BRIEF - Give back a single number: the count of lines in the data that contain the string "slabosti".

== DATA SHOWN ==

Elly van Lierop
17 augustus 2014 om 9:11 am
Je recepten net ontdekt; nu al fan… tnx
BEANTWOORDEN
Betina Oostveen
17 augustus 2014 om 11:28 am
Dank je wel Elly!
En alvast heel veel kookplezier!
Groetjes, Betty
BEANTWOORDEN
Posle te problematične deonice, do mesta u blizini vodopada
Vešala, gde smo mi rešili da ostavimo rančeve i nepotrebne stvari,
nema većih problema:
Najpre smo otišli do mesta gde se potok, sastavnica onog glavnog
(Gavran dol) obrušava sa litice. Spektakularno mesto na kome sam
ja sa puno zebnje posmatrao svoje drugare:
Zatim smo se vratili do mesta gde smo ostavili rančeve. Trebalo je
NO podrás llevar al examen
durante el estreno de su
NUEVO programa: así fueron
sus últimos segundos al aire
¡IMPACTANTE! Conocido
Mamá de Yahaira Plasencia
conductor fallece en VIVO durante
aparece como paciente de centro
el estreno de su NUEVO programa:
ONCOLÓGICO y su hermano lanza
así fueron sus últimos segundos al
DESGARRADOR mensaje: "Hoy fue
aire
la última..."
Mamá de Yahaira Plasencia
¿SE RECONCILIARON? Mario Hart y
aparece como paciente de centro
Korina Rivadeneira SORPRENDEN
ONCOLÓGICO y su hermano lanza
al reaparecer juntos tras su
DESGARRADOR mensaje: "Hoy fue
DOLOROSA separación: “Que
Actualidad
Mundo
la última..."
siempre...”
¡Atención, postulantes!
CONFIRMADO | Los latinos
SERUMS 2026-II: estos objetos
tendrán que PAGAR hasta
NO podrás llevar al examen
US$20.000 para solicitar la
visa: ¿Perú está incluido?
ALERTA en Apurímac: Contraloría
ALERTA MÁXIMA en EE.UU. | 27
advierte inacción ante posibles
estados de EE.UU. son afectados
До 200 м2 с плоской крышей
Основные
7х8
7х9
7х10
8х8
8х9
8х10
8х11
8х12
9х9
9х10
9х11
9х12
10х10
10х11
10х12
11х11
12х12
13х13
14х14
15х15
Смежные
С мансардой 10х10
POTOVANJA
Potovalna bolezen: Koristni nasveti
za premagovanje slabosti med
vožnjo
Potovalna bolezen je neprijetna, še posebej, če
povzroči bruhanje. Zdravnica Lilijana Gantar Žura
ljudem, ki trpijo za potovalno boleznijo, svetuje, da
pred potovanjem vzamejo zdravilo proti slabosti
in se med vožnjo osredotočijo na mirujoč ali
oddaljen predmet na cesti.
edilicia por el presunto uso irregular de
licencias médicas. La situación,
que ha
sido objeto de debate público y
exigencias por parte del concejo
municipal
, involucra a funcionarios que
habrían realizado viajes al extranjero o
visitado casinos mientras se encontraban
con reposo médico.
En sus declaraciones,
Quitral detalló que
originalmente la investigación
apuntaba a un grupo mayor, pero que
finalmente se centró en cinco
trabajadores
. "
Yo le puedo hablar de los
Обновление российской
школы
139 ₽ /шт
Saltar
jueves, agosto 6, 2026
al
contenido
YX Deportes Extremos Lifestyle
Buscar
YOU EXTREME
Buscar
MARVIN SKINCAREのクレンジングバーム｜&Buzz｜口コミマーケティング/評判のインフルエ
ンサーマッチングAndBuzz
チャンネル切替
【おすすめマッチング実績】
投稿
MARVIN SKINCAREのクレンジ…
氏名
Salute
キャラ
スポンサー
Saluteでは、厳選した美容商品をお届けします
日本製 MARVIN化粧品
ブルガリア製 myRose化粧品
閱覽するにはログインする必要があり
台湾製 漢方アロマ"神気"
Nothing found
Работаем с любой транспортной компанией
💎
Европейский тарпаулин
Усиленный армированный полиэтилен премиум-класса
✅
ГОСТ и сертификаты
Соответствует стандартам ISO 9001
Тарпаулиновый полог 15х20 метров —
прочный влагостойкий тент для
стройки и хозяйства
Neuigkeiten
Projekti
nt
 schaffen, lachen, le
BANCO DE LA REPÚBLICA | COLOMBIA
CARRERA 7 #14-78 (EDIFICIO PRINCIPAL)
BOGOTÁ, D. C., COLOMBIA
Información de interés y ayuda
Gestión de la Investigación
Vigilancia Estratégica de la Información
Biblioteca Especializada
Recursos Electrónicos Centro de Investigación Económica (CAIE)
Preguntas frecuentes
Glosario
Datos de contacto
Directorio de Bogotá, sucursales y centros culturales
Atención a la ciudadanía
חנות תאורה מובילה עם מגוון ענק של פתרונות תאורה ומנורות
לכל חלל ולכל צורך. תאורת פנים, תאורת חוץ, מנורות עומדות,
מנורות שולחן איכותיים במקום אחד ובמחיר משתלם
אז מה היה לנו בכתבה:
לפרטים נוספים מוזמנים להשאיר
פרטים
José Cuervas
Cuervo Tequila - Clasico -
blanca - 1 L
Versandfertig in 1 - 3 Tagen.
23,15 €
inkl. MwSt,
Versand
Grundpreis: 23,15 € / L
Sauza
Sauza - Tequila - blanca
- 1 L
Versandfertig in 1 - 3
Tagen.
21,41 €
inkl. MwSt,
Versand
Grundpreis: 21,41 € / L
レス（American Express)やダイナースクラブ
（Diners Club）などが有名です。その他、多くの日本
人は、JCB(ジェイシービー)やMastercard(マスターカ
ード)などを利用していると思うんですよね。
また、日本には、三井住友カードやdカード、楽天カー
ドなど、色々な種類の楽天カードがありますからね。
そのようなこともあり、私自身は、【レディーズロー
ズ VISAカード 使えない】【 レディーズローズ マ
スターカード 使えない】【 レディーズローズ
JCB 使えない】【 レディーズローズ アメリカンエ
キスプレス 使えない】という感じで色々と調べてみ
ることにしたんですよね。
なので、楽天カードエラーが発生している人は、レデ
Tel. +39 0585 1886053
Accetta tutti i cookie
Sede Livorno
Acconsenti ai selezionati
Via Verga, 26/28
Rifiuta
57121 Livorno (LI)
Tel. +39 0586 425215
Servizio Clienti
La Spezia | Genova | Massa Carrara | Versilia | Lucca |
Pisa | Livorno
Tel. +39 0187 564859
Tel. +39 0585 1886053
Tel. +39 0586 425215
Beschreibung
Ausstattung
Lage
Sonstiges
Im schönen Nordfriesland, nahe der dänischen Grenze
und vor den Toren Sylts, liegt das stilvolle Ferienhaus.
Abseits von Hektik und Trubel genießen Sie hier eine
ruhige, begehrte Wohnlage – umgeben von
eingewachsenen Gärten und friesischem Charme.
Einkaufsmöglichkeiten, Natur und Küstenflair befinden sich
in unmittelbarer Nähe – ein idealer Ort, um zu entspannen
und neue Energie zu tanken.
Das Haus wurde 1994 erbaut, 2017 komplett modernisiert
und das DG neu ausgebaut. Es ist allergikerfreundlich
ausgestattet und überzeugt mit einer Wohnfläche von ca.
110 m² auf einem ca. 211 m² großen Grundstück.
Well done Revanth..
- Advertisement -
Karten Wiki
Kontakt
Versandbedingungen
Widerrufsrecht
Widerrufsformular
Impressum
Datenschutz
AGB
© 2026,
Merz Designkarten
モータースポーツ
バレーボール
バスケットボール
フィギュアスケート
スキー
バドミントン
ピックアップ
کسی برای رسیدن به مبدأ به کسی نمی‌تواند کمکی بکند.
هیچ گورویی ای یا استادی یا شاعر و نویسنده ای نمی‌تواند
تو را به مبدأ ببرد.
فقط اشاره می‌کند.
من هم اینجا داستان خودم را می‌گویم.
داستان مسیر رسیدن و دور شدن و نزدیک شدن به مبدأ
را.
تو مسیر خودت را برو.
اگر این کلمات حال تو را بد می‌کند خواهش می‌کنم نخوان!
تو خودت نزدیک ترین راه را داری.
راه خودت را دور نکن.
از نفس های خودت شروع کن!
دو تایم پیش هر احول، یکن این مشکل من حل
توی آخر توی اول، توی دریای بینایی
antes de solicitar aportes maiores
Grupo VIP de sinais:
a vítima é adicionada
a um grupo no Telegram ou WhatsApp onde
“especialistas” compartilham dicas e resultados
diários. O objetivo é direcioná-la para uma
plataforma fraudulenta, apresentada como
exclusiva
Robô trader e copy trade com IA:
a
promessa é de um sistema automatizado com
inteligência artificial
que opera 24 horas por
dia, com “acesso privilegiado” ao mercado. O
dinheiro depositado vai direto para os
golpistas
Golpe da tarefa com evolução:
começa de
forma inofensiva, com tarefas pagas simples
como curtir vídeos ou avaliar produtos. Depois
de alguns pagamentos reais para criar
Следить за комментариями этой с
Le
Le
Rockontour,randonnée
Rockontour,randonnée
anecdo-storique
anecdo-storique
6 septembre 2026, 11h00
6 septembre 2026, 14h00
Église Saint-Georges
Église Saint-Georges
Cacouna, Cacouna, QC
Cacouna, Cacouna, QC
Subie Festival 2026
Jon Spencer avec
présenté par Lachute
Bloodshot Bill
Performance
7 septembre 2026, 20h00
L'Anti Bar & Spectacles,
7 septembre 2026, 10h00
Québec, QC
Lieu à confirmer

===

EXERCISE OUTPUT - 2